_Task to complete_
From the passage about Charles Manson and Mel Lyman, list everything it names as the ways Manson played to the camera.

_Text under study_
+++
Legend has it that after delivering the Tao Te Ching, the great sage Lao Tse hopped on a water buffalo and rode away, never to be seen again. That’s an ending that I like. It’s less spectacular than crucifixion, but also less final, and infinitely more suggestive. Charles Manson’s death received the kind of media coverage normally reserved for heads of state. He was an intensely mediagenic character, and knew it. He knew how to play to the camera, with his stream-of-consciousness rants, his googly eyes, and his scary little kung fu dance. He was very much a product of what Situationist philosopher Guy DeBord called “the Society of the Spectacle.” He wanted attention, and he got it. He never got that record contract he wanted.
For all his charm, ultimately Charlie left a trail of ruined lives in his wake, including his own. Things might’ve gone better for him and everyone around him if he’d been paying attention to Mel Lyman. Being God is tricky business. Charlie really wasn’t that good at it. Mel was an expert.
Raised in Santa Rosa, California, in an apparently normal middle-class home, the former computer technician wandered out of the West with his banjo and his harmonica and settled in Boston around 1960. He plugged right into the LSD crowd at Harvard and joined the Jim Kweskin Jug Band, an established folk act with a solid recording contract. He worked as an LSD therapist for a couple of years. It was still legal then. He was a talented musician, possibly the best folk/blues/gospel harp player in the business. He was often described as “Woody Guthrie on acid.” He was articulate and charismatic, and rapidly acquired a following. Somewhere around 1964, he decided he was God.
+++
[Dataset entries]
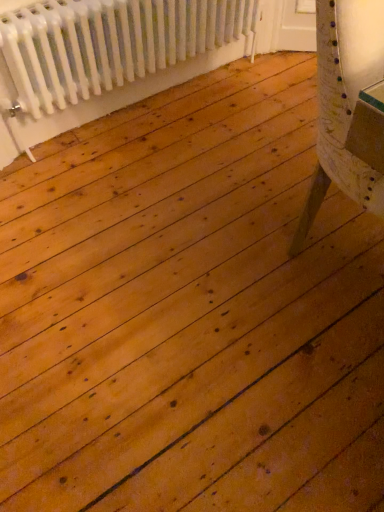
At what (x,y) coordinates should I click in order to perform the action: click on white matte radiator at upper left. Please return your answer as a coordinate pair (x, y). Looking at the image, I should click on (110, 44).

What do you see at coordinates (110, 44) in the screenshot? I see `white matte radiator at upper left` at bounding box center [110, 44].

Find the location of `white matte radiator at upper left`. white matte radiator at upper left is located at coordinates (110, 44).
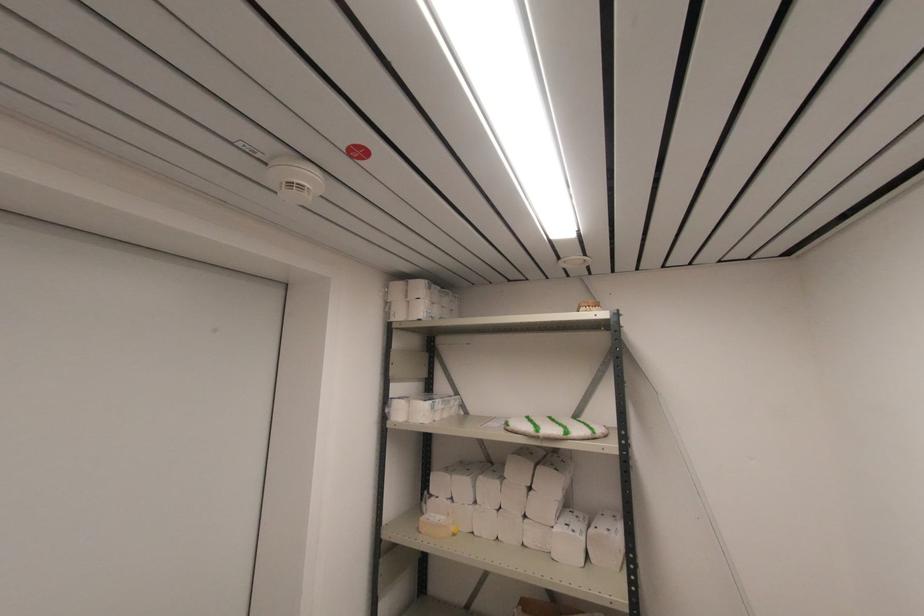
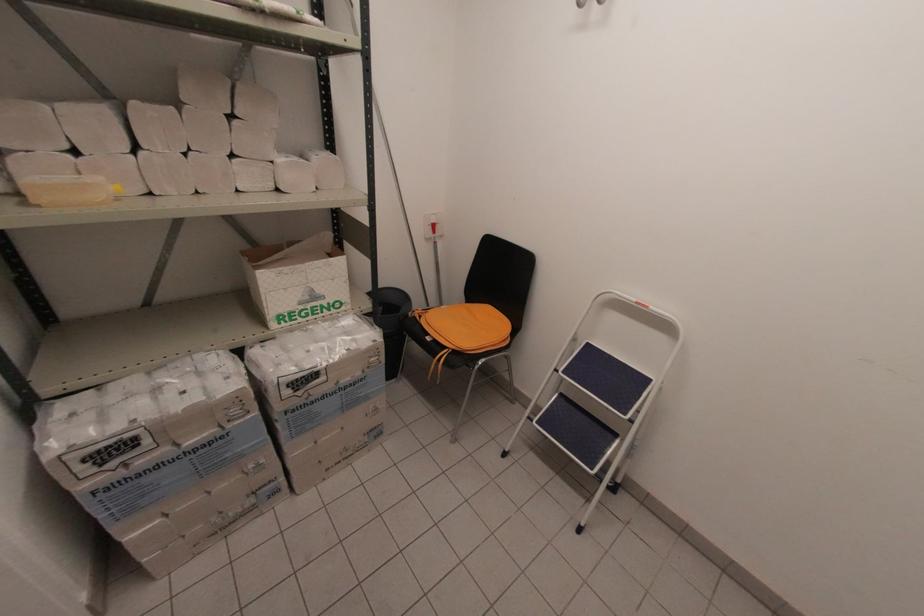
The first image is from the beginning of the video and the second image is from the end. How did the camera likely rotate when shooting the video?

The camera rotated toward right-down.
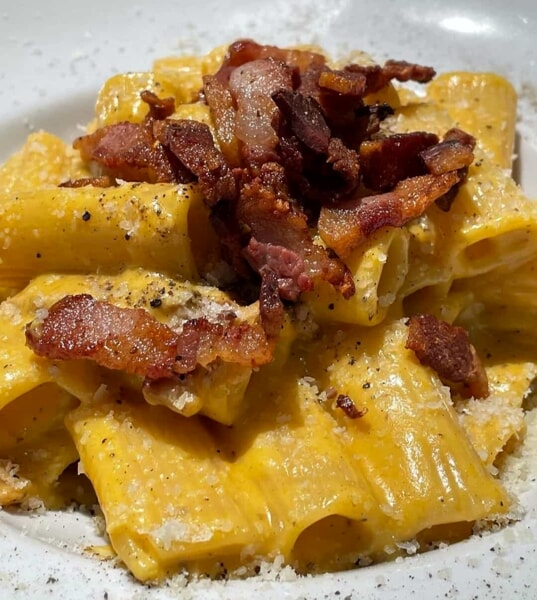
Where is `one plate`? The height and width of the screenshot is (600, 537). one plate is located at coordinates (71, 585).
+++
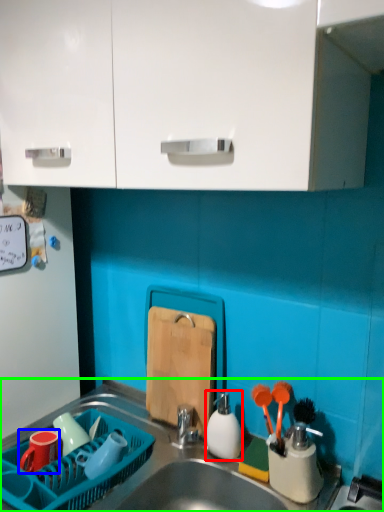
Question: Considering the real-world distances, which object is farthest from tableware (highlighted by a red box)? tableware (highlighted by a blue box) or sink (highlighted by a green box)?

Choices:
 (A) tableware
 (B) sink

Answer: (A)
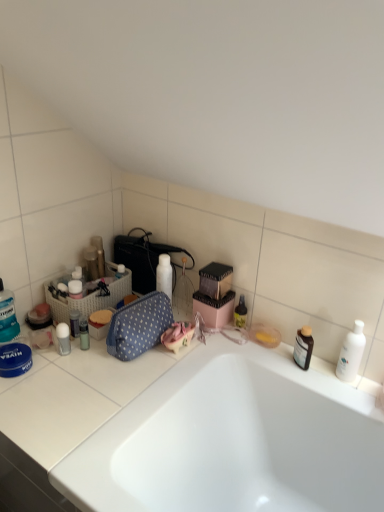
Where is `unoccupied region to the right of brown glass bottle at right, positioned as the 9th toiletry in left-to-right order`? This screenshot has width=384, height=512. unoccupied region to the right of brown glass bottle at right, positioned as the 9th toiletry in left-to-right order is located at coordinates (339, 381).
+++
_Result of this task_
- His stream-of-consciousness rants
- His googly eyes
- His scary little kung fu dance